DIRECTIONS FOR THIS TASK
Quote the records below in full, exactly as given, with the images taken out.

═════ DATA SECTION

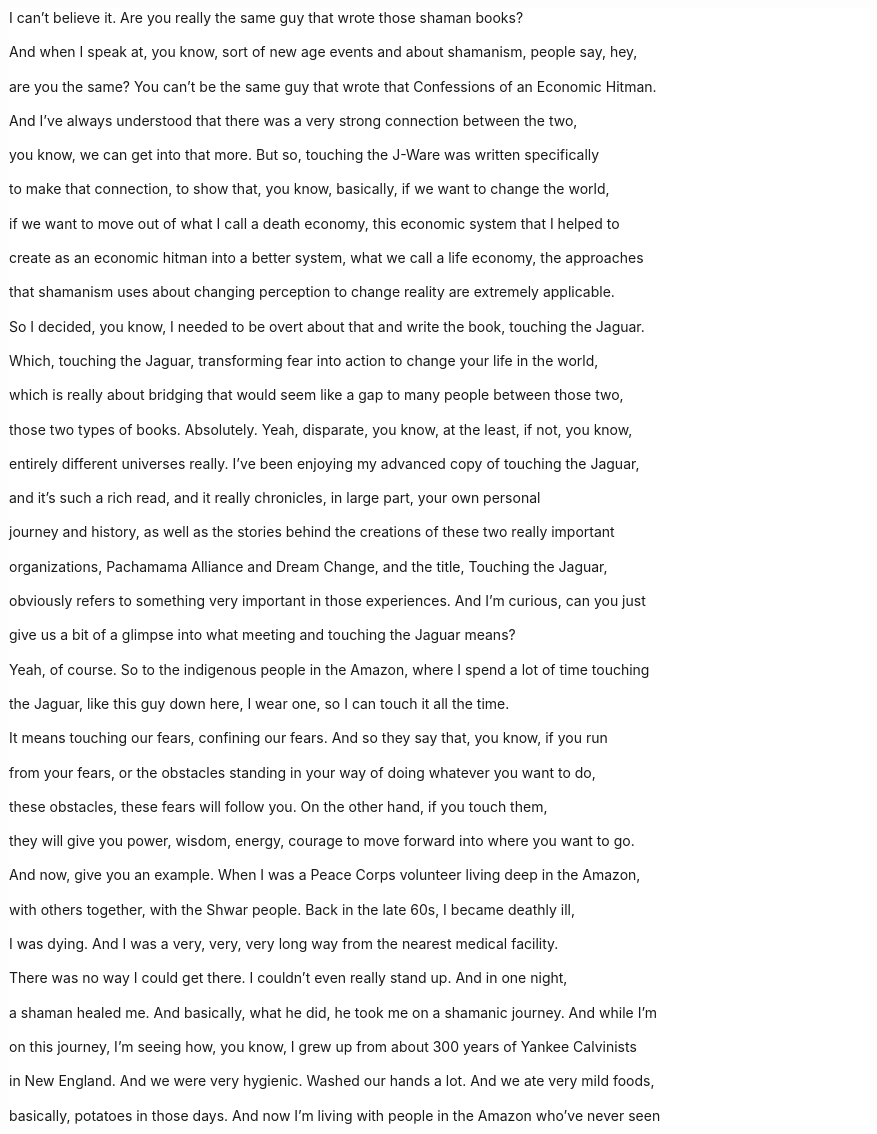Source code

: I can’t believe it. Are you really the same guy that wrote those shaman books?

And when I speak at, you know, sort of new age events and about shamanism, people say, hey,

are you the same? You can’t be the same guy that wrote that Confessions of an Economic Hitman.

And I’ve always understood that there was a very strong connection between the two,

you know, we can get into that more. But so, touching the J-Ware was written specifically

to make that connection, to show that, you know, basically, if we want to change the world,

if we want to move out of what I call a death economy, this economic system that I helped to

create as an economic hitman into a better system, what we call a life economy, the approaches

that shamanism uses about changing perception to change reality are extremely applicable.

So I decided, you know, I needed to be overt about that and write the book, touching the Jaguar.

Which, touching the Jaguar, transforming fear into action to change your life in the world,

which is really about bridging that would seem like a gap to many people between those two,

those two types of books. Absolutely. Yeah, disparate, you know, at the least, if not, you know,

entirely different universes really. I’ve been enjoying my advanced copy of touching the Jaguar,

and it’s such a rich read, and it really chronicles, in large part, your own personal

journey and history, as well as the stories behind the creations of these two really important

organizations, Pachamama Alliance and Dream Change, and the title, Touching the Jaguar,

obviously refers to something very important in those experiences. And I’m curious, can you just

give us a bit of a glimpse into what meeting and touching the Jaguar means?

Yeah, of course. So to the indigenous people in the Amazon, where I spend a lot of time touching

the Jaguar, like this guy down here, I wear one, so I can touch it all the time.

It means touching our fears, confining our fears. And so they say that, you know, if you run

from your fears, or the obstacles standing in your way of doing whatever you want to do,

these obstacles, these fears will follow you. On the other hand, if you touch them,

they will give you power, wisdom, energy, courage to move forward into where you want to go.

And now, give you an example. When I was a Peace Corps volunteer living deep in the Amazon,

with others together, with the Shwar people. Back in the late 60s, I became deathly ill,

I was dying. And I was a very, very, very long way from the nearest medical facility.

There was no way I could get there. I couldn’t even really stand up. And in one night,

a shaman healed me. And basically, what he did, he took me on a shamanic journey. And while I’m

on this journey, I’m seeing how, you know, I grew up from about 300 years of Yankee Calvinists

in New England. And we were very hygienic. Washed our hands a lot. And we ate very mild foods,

basically, potatoes in those days. And now I’m living with people in the Amazon who’ve never seen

══════════

EXERCISE OUTPUT
Source code

: I can’t believe it. Are you really the same guy that wrote those shaman books?

And when I speak at, you know, sort of new age events and about shamanism, people say, hey,

are you the same? You can’t be the same guy that wrote that Confessions of an Economic Hitman.

And I’ve always understood that there was a very strong connection between the two,

you know, we can get into that more. But so, touching the J-Ware was written specifically

to make that connection, to show that, you know, basically, if we want to change the world,

if we want to move out of what I call a death economy, this economic system that I helped to

create as an economic hitman into a better system, what we call a life economy, the approaches

that shamanism uses about changing perception to change reality are extremely applicable.

So I decided, you know, I needed to be overt about that and write the book, touching the Jaguar.

Which, touching the Jaguar, transforming fear into action to change your life in the world,

which is really about bridging that would seem like a gap to many people between those two,

those two types of books. Absolutely. Yeah, disparate, you know, at the least, if not, you know,

entirely different universes really. I’ve been enjoying my advanced copy of touching the Jaguar,

and it’s such a rich read, and it really chronicles, in large part, your own personal

journey and history, as well as the stories behind the creations of these two really important

organizations, Pachamama Alliance and Dream Change, and the title, Touching the Jaguar,

obviously refers to something very important in those experiences. And I’m curious, can you just

give us a bit of a glimpse into what meeting and touching the Jaguar means?

Yeah, of course. So to the indigenous people in the Amazon, where I spend a lot of time touching

the Jaguar, like this guy down here, I wear one, so I can touch it all the time.

It means touching our fears, confining our fears. And so they say that, you know, if you run

from your fears, or the obstacles standing in your way of doing whatever you want to do,

these obstacles, these fears will follow you. On the other hand, if you touch them,

they will give you power, wisdom, energy, courage to move forward into where you want to go.

And now, give you an example. When I was a Peace Corps volunteer living deep in the Amazon,

with others together, with the Shwar people. Back in the late 60s, I became deathly ill,

I was dying. And I was a very, very, very long way from the nearest medical facility.

There was no way I could get there. I couldn’t even really stand up. And in one night,

a shaman healed me. And basically, what he did, he took me on a shamanic journey. And while I’m

on this journey, I’m seeing how, you know, I grew up from about 300 years of Yankee Calvinists

in New England. And we were very hygienic. Washed our hands a lot. And we ate very mild foods,

basically, potatoes in those days. And now I’m living with people in the Amazon who’ve never seen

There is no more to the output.